10 de fevereiro de 2013

África


África podia ser um bairro e não é. Podia ser um sítio, um lugar, uma aldeia, uma vila, uma cidade. Podia ser um país, um continente, um satélite, um mundo. Podia ser um sistema planetário, um universo, um faz de conta. E não é, porque África não cabe em nada disso. África é um primeiro nome, e um segundo, e uma sequência interminável deles, num alinhavo provisório que se não sabe onde começa ou quando acaba.

África é um nome de lugar, um vikanjo escondido para lá do carreiro, correndo a custo por sob as frondosas copas das árvores tropicais. É uma chuva de meia hora, que cai com a intensidade de uma paixão adolescente que se sonha. Um extenso capinzal que nos encobre e que acolhe na sua solidária dimensão répteis e insetos, com pequenos pássaros balouçando lhe nas pontas, ao ritmo de um vagaroso vento quente que chega do deserto.


África é nome de rio que corre para oriente ou para ocidente, com o sol sempre a nascer por detrás da mesma mulemba, é nome de todas as Kalandulas em que se precipita ao longo do percurso, nome de todas as curvas e contracurvas em que se espreguiça antes de morrer num estuário a saber a sal e a peixe prata, desde as alturas de todos os Kilimanjaros. África é nome de peixe, doce como todas as lagoas do Panguila, bom como kakussos de todos os rios.

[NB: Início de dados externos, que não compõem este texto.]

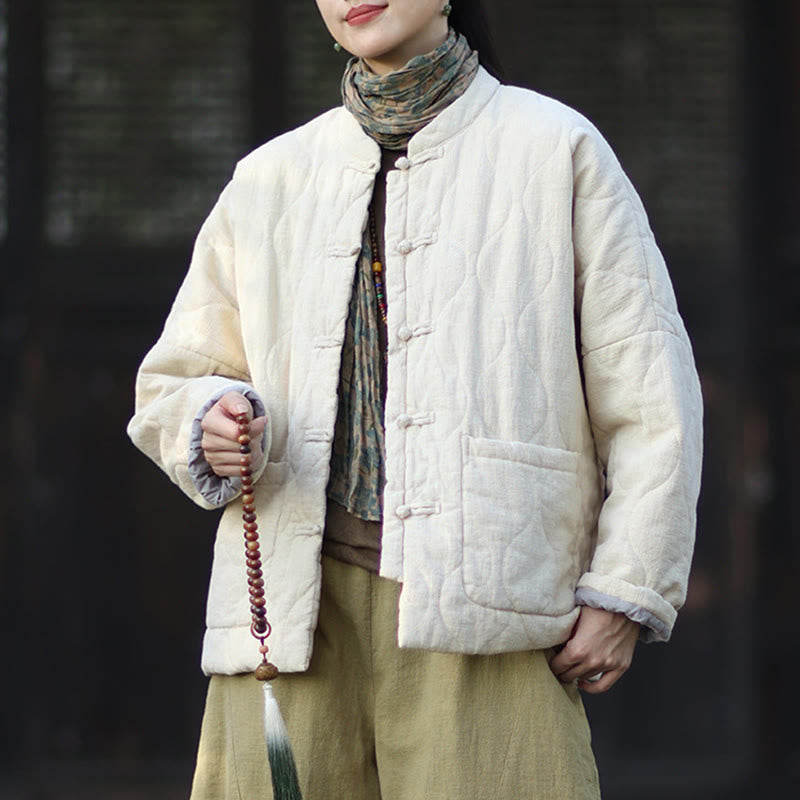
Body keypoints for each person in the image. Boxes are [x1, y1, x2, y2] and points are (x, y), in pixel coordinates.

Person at [128, 1, 703, 798]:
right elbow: (175, 379)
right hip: (289, 620)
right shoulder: (269, 178)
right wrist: (210, 420)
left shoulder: (555, 148)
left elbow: (651, 397)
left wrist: (628, 591)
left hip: (491, 612)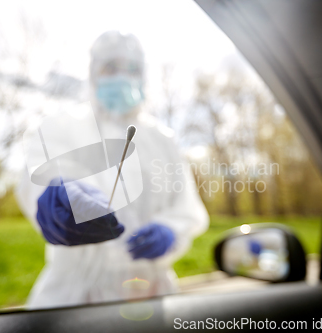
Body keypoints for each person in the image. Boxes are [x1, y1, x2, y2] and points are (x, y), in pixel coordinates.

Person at [16, 30, 209, 309]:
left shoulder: (162, 139)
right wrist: (56, 191)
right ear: (94, 74)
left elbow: (186, 206)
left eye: (132, 68)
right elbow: (38, 176)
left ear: (143, 75)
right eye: (111, 67)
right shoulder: (62, 125)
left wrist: (170, 231)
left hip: (153, 291)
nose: (122, 75)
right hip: (74, 297)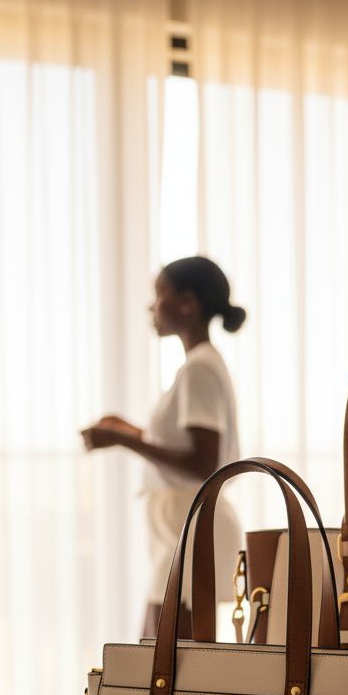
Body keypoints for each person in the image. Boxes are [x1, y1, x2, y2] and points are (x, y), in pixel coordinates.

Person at [81, 256, 245, 637]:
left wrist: (123, 440)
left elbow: (205, 462)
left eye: (159, 294)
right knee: (163, 653)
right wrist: (132, 434)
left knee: (167, 659)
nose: (150, 306)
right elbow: (189, 448)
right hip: (180, 526)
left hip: (191, 526)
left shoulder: (199, 369)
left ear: (187, 302)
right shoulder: (200, 365)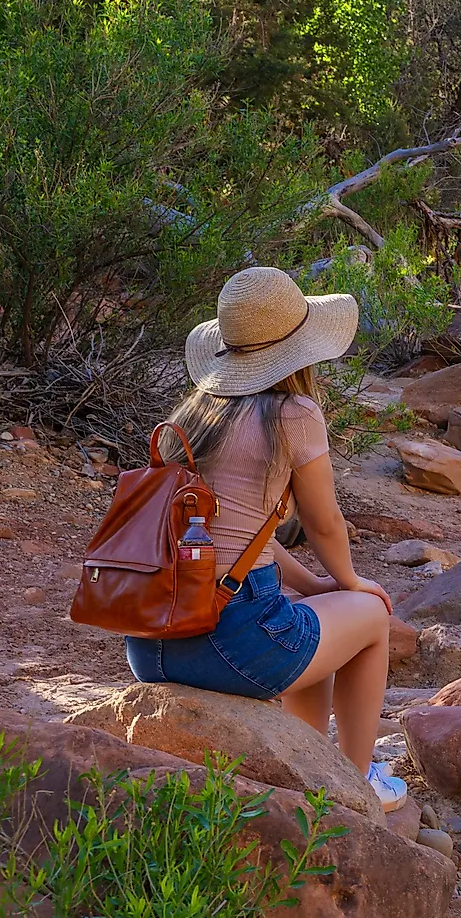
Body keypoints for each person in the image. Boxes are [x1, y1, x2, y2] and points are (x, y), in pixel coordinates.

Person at [134, 266, 404, 810]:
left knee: (309, 610)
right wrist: (352, 583)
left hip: (149, 642)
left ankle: (310, 763)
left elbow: (233, 534)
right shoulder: (292, 413)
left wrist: (315, 585)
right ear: (300, 350)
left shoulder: (194, 415)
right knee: (371, 618)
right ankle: (354, 782)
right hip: (228, 641)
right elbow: (325, 523)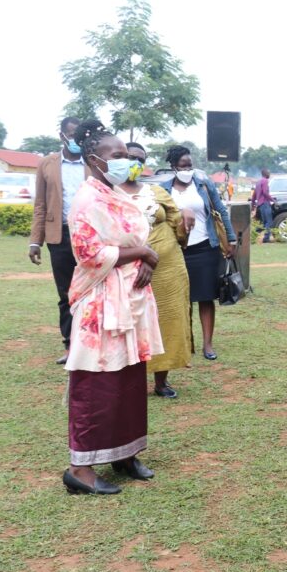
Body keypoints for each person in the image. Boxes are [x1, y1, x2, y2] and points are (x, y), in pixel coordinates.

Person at [62, 120, 163, 495]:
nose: (126, 162)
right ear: (94, 160)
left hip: (129, 299)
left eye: (126, 154)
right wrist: (142, 253)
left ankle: (125, 452)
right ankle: (81, 469)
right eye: (117, 156)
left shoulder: (117, 193)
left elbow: (141, 238)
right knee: (97, 382)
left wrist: (148, 260)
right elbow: (88, 254)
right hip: (100, 305)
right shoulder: (88, 200)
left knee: (130, 379)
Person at [123, 143, 191, 399]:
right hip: (128, 269)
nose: (134, 163)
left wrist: (187, 216)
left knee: (167, 320)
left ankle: (161, 381)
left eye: (140, 159)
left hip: (168, 269)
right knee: (131, 322)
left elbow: (178, 225)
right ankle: (129, 381)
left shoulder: (155, 191)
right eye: (129, 158)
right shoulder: (107, 194)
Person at [161, 146, 236, 361]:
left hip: (205, 247)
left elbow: (220, 210)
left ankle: (208, 344)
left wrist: (230, 238)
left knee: (205, 297)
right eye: (184, 166)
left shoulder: (203, 184)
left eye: (190, 165)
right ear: (174, 166)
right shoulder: (164, 189)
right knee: (181, 299)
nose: (188, 169)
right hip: (177, 250)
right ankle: (187, 341)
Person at [28, 117, 88, 364]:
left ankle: (91, 343)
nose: (76, 140)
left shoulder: (93, 163)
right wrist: (35, 241)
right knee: (66, 293)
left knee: (90, 291)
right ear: (62, 135)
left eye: (80, 135)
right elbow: (40, 204)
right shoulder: (47, 164)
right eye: (72, 134)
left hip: (90, 235)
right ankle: (70, 345)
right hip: (60, 236)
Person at [251, 168, 275, 243]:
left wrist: (253, 205)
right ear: (265, 173)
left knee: (264, 222)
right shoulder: (265, 181)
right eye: (269, 173)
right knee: (269, 222)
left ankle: (253, 234)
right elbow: (265, 192)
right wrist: (273, 200)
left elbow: (254, 194)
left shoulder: (258, 182)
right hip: (265, 203)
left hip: (260, 204)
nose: (269, 174)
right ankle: (266, 238)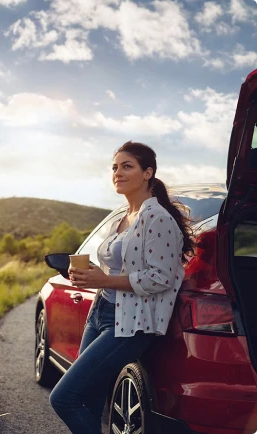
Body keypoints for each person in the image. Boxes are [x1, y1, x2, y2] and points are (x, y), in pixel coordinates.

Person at [48, 141, 196, 433]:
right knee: (87, 401)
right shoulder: (122, 218)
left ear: (147, 172)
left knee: (64, 398)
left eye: (127, 166)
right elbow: (121, 267)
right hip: (101, 311)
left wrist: (103, 280)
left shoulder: (158, 218)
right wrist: (92, 274)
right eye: (115, 167)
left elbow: (161, 277)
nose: (118, 172)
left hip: (131, 324)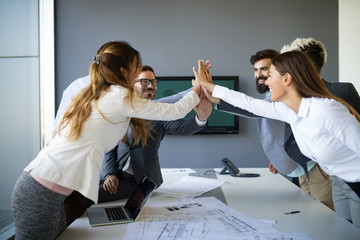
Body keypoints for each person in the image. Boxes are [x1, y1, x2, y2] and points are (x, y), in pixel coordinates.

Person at [11, 41, 201, 239]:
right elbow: (173, 110)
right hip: (41, 193)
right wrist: (197, 90)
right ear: (123, 70)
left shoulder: (95, 92)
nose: (138, 72)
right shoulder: (118, 95)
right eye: (136, 66)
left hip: (45, 188)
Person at [194, 52, 360, 228]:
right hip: (344, 181)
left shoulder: (326, 110)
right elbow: (249, 103)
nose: (266, 82)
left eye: (270, 75)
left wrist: (209, 85)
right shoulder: (289, 111)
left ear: (287, 78)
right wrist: (211, 87)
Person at [216, 48, 335, 210]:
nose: (259, 74)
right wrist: (280, 154)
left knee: (324, 215)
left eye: (265, 69)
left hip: (314, 167)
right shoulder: (271, 96)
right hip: (300, 169)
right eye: (256, 70)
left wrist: (215, 98)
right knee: (311, 213)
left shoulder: (285, 96)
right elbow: (287, 128)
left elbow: (252, 109)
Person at [98, 65, 212, 203]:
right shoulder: (120, 111)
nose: (151, 86)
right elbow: (109, 146)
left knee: (87, 197)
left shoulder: (159, 112)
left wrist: (202, 117)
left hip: (139, 181)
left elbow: (182, 125)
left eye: (153, 82)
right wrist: (110, 174)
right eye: (145, 81)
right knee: (78, 189)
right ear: (131, 84)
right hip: (114, 173)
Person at [280, 37, 360, 225]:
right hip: (326, 175)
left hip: (348, 175)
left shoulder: (341, 91)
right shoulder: (295, 98)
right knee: (341, 228)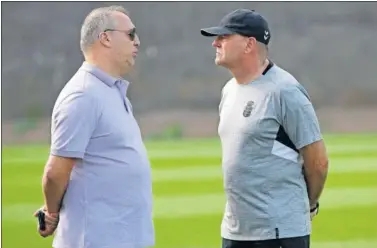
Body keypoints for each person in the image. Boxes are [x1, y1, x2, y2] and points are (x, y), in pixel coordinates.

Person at [200, 9, 329, 248]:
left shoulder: (285, 90)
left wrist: (307, 205)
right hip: (235, 232)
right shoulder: (229, 90)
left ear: (249, 44)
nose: (215, 43)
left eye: (224, 37)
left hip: (278, 233)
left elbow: (318, 161)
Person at [33, 5, 154, 248]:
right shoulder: (83, 95)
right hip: (96, 240)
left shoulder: (110, 90)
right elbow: (55, 173)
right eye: (131, 34)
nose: (137, 42)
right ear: (106, 38)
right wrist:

África é mukua, nome de fruta, nome de pássaro, katuiti, nome de bicho. Nome de pessoa, nome de terra, Xamissassa, nome de pedra grande onde se pisa o milho, arrastando as pancadas ao som interminável da lenga-lenga, enquanto a farinha alva se fabrica para a comida de logo à noite. A panela no chão, todos sentados em volta, dois dedos da mão respeitando as hierarquias e apontando àquele canto, a outra mão tentando segurar o escaldão e o peixe retirado de cima das brasas.

África é humanismo de Senghor nas matas do Senegal, dividido com Cesaire, partilhado com o mundo, sem direitos de autor e sem propósito de lucro. África é Cabinda, haja ou não Simulambuco, é Kwanza, N’dalatando, Kaxito, Kibala, Bailundo, Benguela, Huambo, Bié, Menongue, Ondgiva, Kunene. África é a extensa liberdade com que se escreve cada nome, sem regras e sem acordo ortográfico, cada um deles um frenético passado de dança, uma eminência de bassula. África é mais do que tudo isso, África é mãe. Mãe África!